Data for this task section start

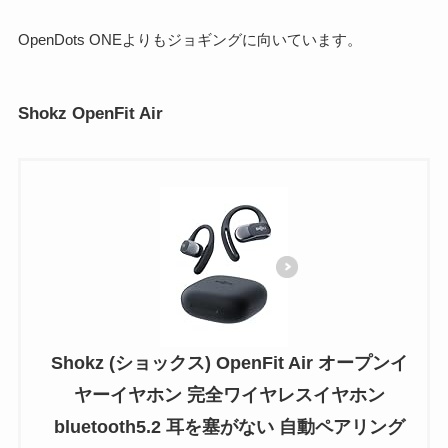
OpenDots ONEよりもジョギングに向いています。
Shokz OpenFit Air
Shokz (ショックス) OpenFit Air オープンイ
ヤーイヤホン 完全ワイヤレスイヤホン
bluetooth5.2 耳を塞がない 自動ペアリング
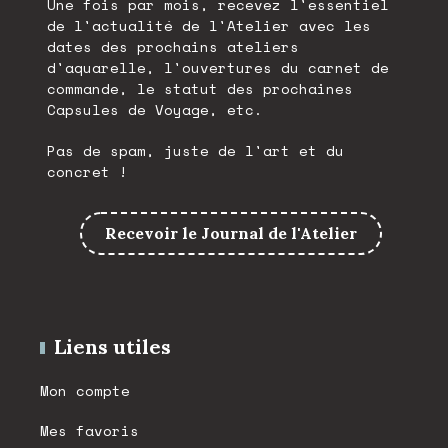
Une fois par mois, recevez l'essentiel
de l'actualité de l'Atelier avec les
dates des prochains ateliers
d'aquarelle, l'ouvertures du carnet de
commande, le statut des prochaines
Capsules de Voyage, etc.
Pas de spam, juste de l'art et du
concret !
Recevoir le Journal de l'Atelier
Liens utiles
Mon compte
Mes favoris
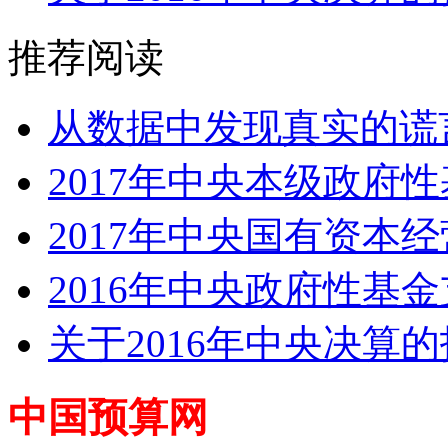
推荐阅读
从数据中发现真实的谎言
2017年中央本级政府性
2017年中央国有资本经
2016年中央政府性基
关于2016年中央决算
中国预算网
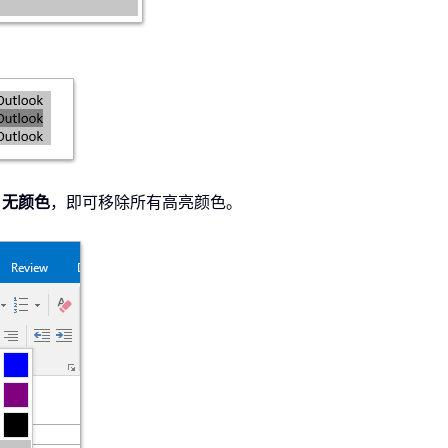
>
无颜色
，即可移除所有高亮颜色。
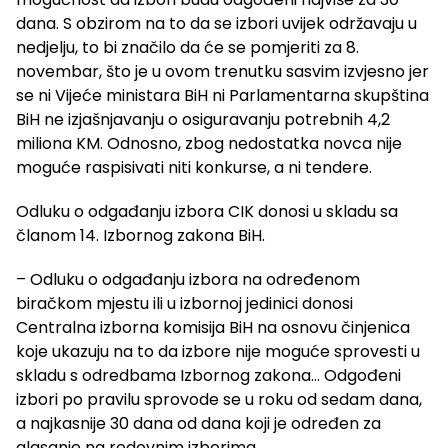
dana. S obzirom na to da se izbori uvijek održavaju u
nedjelju, to bi značilo da će se pomjeriti za 8.
novembar, što je u ovom trenutku sasvim izvjesno jer
se ni Vijeće ministara BiH ni Parlamentarna skupština
BiH ne izjašnjavanju o osiguravanju potrebnih 4,2
miliona KM. Odnosno, zbog nedostatka novca nije
moguće raspisivati niti konkurse, a ni tendere.
Odluku o odgađanju izbora CIK donosi u skladu sa
članom 14. Izbornog zakona BiH.
– Odluku o odgađanju izbora na određenom
biračkom mjestu ili u izbornoj jedinici donosi
Centralna izborna komisija BiH na osnovu činjenica
koje ukazuju na to da izbore nije moguće sprovesti u
skladu s odredbama Izbornog zakona… Odgođeni
izbori po pravilu sprovode se u roku od sedam dana,
a najkasnije 30 dana od dana koji je određen za
glasanje na redovnim izborima.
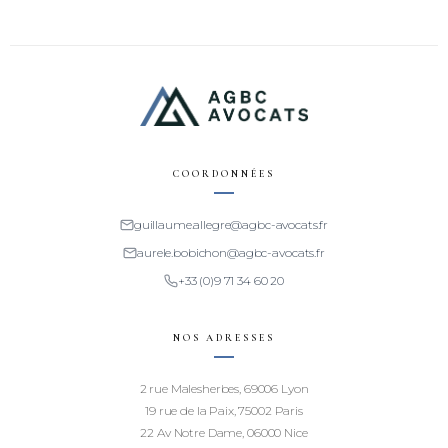
COORDONNÉES
guillaume.allegre@agbc-avocats.fr
aurele.bobichon@agbc-avocats.fr
+33 (0)9 71 34 60 20
NOS ADRESSES
2 rue Malesherbes, 69006 Lyon
19 rue de la Paix, 75002 Paris
22 Av Notre Dame, 06000 Nice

Data for this task section end

Your instructions ▸
Filter the rows above, keeping only the lines that contain the string "izbora". Matching is case-sensitive.

The completed task ▸
Odluku o odgađanju izbora CIK donosi u skladu sa
– Odluku o odgađanju izbora na određenom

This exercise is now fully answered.